Un père célibataire noir dormait sur le siège 8A… jusqu’à ce que le commandant de bord demande un pilote de chasse.

Le docteur Alicia Monroe circulait calmement dans les allées, offrant tout le réconfort possible. Elle n’avait aucune autorité, aucun rôle officiel, mais elle savait que sa présence apaisante pouvait empêcher la panique de se propager.

Un homme en première classe n’en voulait pas.

Il s’appelait Carter Whitfield. Il avait passé une grande partie du vol à boire du bourbon et à se plaindre du déclin du transport aérien moderne. À présent, son irritation se muait en quelque chose de plus sombre.

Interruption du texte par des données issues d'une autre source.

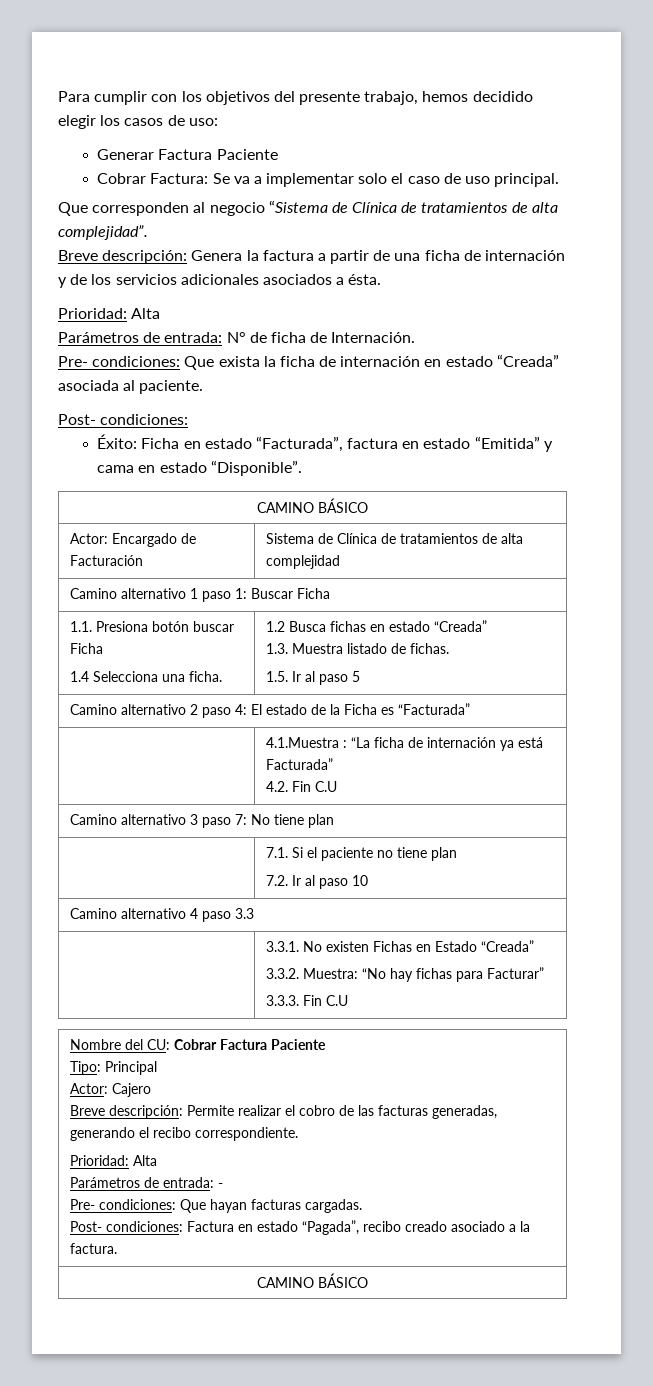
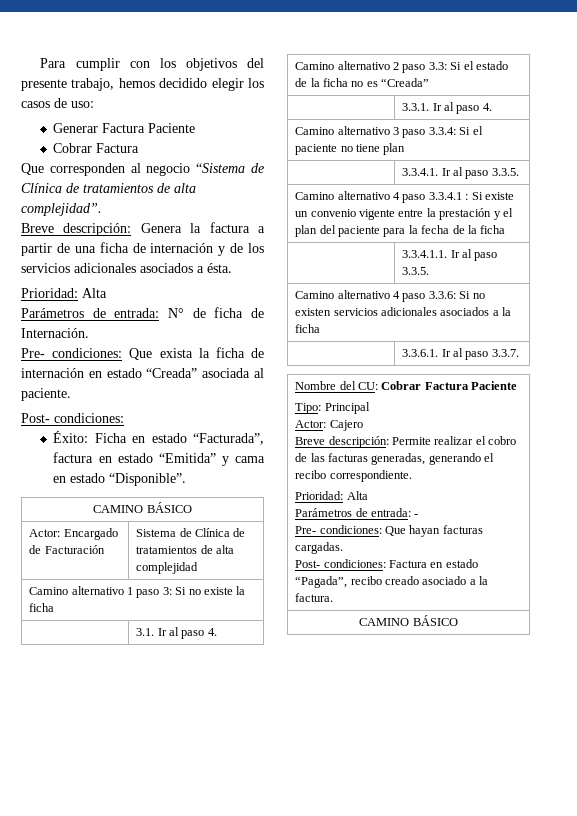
[150,173,560,187] Factura: Se va a implementar solo el caso de uso principal. -> [96,143,140,153] Factura
[235,588,331,599] [70,621,235,632] [70,643,104,654] [70,671,223,682] [266,620,488,632] [266,643,450,654] [266,671,361,685] 1: Buscar Ficha // 1.1. Presiona botón buscar Ficha // 1.4 Selecciona una ficha. | 1.2 Busca fichas en estado “Creada” // 1.3. Muestra listado de fichas. // 1.5. Ir al paso 5 -> [162,586,246,595] [29,603,55,612] [136,627,217,639] 3: Si no existe la ficha // | 3.1. Ir al paso 4.
[235,703,471,715] [266,737,544,751] [266,758,334,770] [266,781,338,792] 4: El estado de la Ficha es “Facturada” // | 4.1.Muestra : “La ficha de internación ya está Facturada” // 4.2. Fin C.U -> [428,61,508,70] [295,78,430,87] [402,102,492,114] 3.3: Si el estado de la ficha no es “Creada” // | 3.3.1. Ir al paso 4.
[235,814,335,828] [266,847,289,858] 7: No tiene plan // | 7.1. -> [428,127,456,135] 3.3.4:
[266,875,369,889] [70,908,255,922] [266,940,535,952] [266,967,545,982] [266,995,349,1006] // 7.2. Ir al paso 10 // Camino alternativo 4 paso 3.3 // | 3.3.1. No existen Fichas en Estado “Creada” // 3.3.2. Muestra: “No hay fichas para Facturar” // 3.3.3. Fin C.U -> [402,167,519,179] [295,191,514,203] [295,208,513,220] [295,225,506,237] [402,249,498,261] [402,267,430,275] [295,290,485,302] [295,307,512,316] [295,324,321,333] [402,348,519,360] // | 3.3.4.1. Ir al paso 3.3.5. // Camino alternativo 4 paso 3.3.4.1 : Si existe un convenio vigente entre la prestación y el plan del paciente para la fecha de la ficha // | 3.3.4.1.1. Ir al paso 3.3.5. // Camino alternativo 4 paso 3.3.6: Si no existen servicios adicionales asociados a la ficha // | 3.3.6.1. Ir al paso 3.3.7.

« C’est incroyable ! » s’exclama-t-il. « Ils ont laissé un parfait inconnu entrer dans le cockpit. Un type rencontré dans la rue. »

Jennifer s’est approchée de lui et lui a expliqué que le passager avait été identifié comme un ancien pilote militaire.

« Vérifié par qui ? » railla Carter. « Un autre passager ? » Il rit. « Je voyage en première classe depuis trente ans. Je sais comment fonctionnent ces compagnies aériennes. Elles diront n’importe quoi pour calmer les gens pendant que l’avion s’écrase. »

Le docteur Monroe s’avança. « L’homme aux commandes sait exactement ce qu’il fait. Je l’ai vu expliquer la situation d’urgence à l’équipage. Il maîtrisait des systèmes dont aucun d’entre nous ne soupçonnait l’existence. »

Carter ricana. « Vous l’avez regardé ? Madame, regarder ne signifie pas savoir. Pour autant que vous sachiez, il a peut-être appris ça sur YouTube. »

« Il a servi dans l’armée de l’air. Il a effectué des missions de combat. »

« C’est ce qu’il dit. » La voix de Carter s’éleva. « Et vous l’avez cru ? Un Noir en classe économique qui prétend être pilote de chasse ? Allons donc ! Réfléchissez ! »

Ces mots frappèrent la cabine comme une gifle.

Un silence s’ensuivit. L’accusation planait, brute, odieuse, indéniable. Non pas une question, mais une déclaration de préjugé.

Le visage du docteur Monroe se durcit. « Sa couleur de peau n’a rien à voir avec ses compétences. »

À travers la porte du cockpit entrouverte, grâce à l’interphone toujours en fonction, Marcus a entendu chaque mot.

Ses mains ne tremblaient pas. Son attention ne faiblissait pas.

Il avait appris depuis longtemps que l’opinion d’hommes comme Carter Whitfield n’avait aucune importance. Seuls comptaient l’avion, les passagers et le devoir sacré de les ramener sains et saufs au sol.

Mais au plus profond de lui, quelque chose s’était endurci.

« Ryan, dit Marcus d’une voix calme. Nous avons un nouveau problème. »

Ryan leva les yeux. « Quoi ? »

« La pression hydraulique diminue. Lentement, mais régulièrement. Nous perdons du fluide quelque part dans le système. »

Ryan a vérifié l’écran. « Les réservoirs de secours devraient tenir au moins trois heures de plus. »

« En utilisation normale », a déclaré Marcus. « Mais le système de secours est moins efficace. Il sollicite davantage le système hydraulique. »

Marcus a fait le calcul mentalement. « À ce rythme, la pression sera inférieure au minimum dans environ 90 minutes. Peut-être même moins. »

Ryan déglutit. « Ce n’est pas assez de temps pour atteindre Keflavík. »

« Non », dit Marcus. « Ce n’est pas le cas. »

Dans la cabine, Jennifer a finalement raccompagné Carter à son siège. Le docteur Monroe se tenait dans l’allée, les poings serrés, la colère contenue.

L’interphone a grésillé.

La voix de Ryan parvint à nos oreilles, calme mais tendue. Le vol allait être dérouté vers l’aéroport international de Kelvik, en Islande. L’atterrissage était prévu dans environ une heure. Les passagers furent priés de rester assis, ceinture attachée. La situation était sous contrôle.

Le docteur Monroe perçut le tremblement sous ses paroles. L’omission délibérée.

La situation n’était pas sous contrôle.

Dans le cockpit, Marcus prit une décision.